(Beginning of RECORDS)

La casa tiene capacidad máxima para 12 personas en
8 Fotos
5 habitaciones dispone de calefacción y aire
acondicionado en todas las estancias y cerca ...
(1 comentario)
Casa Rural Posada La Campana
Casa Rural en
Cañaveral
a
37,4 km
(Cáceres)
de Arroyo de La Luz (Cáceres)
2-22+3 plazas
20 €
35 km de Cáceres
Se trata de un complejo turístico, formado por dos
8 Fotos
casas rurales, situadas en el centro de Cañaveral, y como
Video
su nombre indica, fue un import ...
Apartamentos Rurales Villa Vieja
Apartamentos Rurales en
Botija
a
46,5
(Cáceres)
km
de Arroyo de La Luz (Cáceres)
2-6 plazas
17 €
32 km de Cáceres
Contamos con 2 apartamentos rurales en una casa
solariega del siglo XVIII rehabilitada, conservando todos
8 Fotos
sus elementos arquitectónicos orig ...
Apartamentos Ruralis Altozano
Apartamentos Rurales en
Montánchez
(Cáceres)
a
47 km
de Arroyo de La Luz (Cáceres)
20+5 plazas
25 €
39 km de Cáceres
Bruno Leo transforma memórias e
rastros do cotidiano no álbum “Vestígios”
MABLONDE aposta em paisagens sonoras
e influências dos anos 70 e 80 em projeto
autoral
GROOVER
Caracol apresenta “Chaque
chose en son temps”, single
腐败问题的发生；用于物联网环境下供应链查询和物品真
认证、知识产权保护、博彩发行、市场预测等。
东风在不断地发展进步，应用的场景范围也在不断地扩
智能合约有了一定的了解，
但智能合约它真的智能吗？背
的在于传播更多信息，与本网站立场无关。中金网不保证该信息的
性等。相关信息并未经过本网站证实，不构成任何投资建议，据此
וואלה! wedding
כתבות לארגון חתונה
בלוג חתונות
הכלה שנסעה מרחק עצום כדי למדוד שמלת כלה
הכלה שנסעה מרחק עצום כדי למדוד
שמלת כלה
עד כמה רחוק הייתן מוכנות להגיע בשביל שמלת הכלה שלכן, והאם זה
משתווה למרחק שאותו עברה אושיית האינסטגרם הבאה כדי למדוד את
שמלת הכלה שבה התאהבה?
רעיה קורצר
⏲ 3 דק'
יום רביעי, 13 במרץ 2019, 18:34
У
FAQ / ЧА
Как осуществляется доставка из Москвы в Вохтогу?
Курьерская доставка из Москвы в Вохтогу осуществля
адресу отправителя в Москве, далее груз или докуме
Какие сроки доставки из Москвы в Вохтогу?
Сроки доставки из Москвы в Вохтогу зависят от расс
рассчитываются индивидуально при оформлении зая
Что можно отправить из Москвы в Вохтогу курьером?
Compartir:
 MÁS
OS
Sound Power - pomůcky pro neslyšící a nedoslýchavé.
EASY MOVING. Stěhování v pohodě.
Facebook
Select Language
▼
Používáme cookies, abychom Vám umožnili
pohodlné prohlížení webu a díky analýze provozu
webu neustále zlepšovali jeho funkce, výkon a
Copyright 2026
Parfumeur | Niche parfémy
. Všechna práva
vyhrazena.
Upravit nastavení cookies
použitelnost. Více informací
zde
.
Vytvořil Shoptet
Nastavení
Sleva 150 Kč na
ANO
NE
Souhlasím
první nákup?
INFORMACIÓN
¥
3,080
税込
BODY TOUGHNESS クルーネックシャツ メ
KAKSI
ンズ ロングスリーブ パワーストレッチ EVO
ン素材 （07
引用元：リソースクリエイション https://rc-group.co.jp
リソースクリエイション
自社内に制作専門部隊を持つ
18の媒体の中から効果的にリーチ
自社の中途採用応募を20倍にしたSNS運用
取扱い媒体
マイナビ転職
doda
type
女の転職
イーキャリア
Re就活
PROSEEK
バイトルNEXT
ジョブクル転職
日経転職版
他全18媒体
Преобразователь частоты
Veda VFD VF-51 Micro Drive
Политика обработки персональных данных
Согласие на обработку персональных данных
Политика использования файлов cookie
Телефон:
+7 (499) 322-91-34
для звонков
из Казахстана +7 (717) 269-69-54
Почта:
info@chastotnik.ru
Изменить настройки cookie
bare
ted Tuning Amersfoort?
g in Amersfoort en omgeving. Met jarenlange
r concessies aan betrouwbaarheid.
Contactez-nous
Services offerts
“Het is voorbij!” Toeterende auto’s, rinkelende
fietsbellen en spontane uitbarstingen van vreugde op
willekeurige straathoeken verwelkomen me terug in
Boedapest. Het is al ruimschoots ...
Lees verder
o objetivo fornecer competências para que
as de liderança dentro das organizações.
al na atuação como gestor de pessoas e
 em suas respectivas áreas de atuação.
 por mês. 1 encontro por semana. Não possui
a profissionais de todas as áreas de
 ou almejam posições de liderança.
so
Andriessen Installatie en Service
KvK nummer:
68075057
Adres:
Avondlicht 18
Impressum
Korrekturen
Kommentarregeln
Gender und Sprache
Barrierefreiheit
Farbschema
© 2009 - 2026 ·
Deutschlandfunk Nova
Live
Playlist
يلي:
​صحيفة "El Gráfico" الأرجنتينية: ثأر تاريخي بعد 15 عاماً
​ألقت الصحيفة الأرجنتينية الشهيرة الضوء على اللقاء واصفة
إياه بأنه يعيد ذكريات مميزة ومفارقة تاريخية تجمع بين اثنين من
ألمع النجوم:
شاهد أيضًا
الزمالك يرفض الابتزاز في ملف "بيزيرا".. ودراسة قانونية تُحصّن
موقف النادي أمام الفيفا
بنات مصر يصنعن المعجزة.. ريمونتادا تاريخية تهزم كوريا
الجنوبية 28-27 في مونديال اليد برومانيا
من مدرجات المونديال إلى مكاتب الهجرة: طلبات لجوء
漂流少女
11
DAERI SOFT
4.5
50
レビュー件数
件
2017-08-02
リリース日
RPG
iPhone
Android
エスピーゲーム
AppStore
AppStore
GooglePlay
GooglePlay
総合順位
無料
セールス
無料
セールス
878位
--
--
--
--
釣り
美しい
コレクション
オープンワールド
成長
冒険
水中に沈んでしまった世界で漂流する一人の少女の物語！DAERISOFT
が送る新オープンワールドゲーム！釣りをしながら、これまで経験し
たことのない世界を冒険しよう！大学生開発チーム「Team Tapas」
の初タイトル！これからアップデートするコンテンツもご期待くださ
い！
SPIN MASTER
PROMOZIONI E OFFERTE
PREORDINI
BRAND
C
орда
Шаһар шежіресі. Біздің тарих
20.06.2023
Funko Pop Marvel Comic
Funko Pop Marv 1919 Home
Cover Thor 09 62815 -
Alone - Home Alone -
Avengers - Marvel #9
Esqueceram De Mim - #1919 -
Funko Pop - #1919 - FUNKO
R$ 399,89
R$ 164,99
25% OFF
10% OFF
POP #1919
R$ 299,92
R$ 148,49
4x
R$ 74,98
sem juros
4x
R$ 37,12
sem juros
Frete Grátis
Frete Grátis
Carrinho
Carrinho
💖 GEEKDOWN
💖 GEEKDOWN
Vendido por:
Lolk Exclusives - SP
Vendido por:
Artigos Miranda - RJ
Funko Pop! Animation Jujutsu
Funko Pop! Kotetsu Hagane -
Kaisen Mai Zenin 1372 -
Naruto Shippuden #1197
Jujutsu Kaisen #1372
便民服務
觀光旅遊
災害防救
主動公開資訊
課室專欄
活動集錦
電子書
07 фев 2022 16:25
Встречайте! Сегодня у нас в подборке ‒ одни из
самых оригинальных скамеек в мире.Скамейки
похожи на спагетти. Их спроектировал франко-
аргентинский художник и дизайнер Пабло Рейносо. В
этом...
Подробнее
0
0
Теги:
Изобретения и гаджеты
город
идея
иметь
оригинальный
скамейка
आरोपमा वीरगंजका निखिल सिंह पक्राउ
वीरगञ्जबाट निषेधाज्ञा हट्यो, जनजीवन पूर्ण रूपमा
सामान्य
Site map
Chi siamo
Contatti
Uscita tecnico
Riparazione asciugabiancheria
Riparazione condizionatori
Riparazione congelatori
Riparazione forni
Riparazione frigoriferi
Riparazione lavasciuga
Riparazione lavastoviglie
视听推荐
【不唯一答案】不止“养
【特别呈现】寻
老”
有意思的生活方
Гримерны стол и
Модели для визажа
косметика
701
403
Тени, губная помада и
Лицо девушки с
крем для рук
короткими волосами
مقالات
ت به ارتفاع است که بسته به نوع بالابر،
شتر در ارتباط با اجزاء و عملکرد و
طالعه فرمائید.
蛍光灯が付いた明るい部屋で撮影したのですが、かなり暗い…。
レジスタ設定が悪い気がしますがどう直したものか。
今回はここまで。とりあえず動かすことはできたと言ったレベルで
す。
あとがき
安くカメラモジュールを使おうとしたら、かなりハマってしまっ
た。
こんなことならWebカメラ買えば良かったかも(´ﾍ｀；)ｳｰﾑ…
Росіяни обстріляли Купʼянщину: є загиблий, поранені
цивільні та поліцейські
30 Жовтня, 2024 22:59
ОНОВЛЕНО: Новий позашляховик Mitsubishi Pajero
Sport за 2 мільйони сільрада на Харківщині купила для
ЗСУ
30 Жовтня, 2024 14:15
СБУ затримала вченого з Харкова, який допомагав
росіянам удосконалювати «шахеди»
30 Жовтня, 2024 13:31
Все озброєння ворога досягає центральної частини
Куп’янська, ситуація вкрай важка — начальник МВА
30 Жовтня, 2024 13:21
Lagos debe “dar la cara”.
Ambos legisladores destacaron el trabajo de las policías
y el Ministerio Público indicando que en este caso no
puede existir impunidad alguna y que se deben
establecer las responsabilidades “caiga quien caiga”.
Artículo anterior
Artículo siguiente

(End of RECORDS)

* PROBLEM: Reproduce verbatim the lines above, from the line with "Встречайте! Сегодня у" through the line with "ت به ارتفاع است که بسته به نوع بالابر،".

* TASK RESPONSE:
Встречайте! Сегодня у нас в подборке ‒ одни из
самых оригинальных скамеек в мире.Скамейки
похожи на спагетти. Их спроектировал франко-
аргентинский художник и дизайнер Пабло Рейносо. В
этом...
Подробнее
0
0
Теги:
Изобретения и гаджеты
город
идея
иметь
оригинальный
скамейка
आरोपमा वीरगंजका निखिल सिंह पक्राउ
वीरगञ्जबाट निषेधाज्ञा हट्यो, जनजीवन पूर्ण रूपमा
सामान्य
Site map
Chi siamo
Contatti
Uscita tecnico
Riparazione asciugabiancheria
Riparazione condizionatori
Riparazione congelatori
Riparazione forni
Riparazione frigoriferi
Riparazione lavasciuga
Riparazione lavastoviglie
视听推荐
【不唯一答案】不止“养
【特别呈现】寻
老”
有意思的生活方
Гримерны стол и
Модели для визажа
косметика
701
403
Тени, губная помада и
Лицо девушки с
крем для рук
короткими волосами
مقالات
ت به ارتفاع است که بسته به نوع بالابر،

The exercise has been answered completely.